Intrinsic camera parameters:
────────────────────

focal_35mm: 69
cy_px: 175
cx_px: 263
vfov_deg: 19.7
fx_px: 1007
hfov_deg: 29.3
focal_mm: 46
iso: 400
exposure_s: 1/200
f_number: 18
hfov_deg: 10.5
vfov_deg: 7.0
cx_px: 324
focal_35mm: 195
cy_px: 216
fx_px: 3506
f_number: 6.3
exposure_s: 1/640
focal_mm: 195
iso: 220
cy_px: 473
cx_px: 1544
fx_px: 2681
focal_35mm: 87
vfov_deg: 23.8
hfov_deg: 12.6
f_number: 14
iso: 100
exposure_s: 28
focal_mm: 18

────────────────────

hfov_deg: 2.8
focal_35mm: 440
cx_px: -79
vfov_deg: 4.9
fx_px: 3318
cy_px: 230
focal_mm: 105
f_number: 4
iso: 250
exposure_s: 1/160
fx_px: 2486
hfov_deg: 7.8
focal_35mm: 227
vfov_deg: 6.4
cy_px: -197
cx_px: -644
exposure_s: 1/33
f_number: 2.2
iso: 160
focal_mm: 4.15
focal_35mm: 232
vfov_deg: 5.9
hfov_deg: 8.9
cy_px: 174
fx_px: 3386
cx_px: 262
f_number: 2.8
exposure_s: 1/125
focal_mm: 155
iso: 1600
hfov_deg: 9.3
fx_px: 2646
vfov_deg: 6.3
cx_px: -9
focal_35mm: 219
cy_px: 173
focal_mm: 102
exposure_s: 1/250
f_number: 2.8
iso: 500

────────────────────

Looking back over the data above, restate word for word the lines that begin at the line with "focal_35mm: 69" and end at the line with "focal_mm: 18", inclusive.

### Exercise solution
focal_35mm: 69
cy_px: 175
cx_px: 263
vfov_deg: 19.7
fx_px: 1007
hfov_deg: 29.3
focal_mm: 46
iso: 400
exposure_s: 1/200
f_number: 18
hfov_deg: 10.5
vfov_deg: 7.0
cx_px: 324
focal_35mm: 195
cy_px: 216
fx_px: 3506
f_number: 6.3
exposure_s: 1/640
focal_mm: 195
iso: 220
cy_px: 473
cx_px: 1544
fx_px: 2681
focal_35mm: 87
vfov_deg: 23.8
hfov_deg: 12.6
f_number: 14
iso: 100
exposure_s: 28
focal_mm: 18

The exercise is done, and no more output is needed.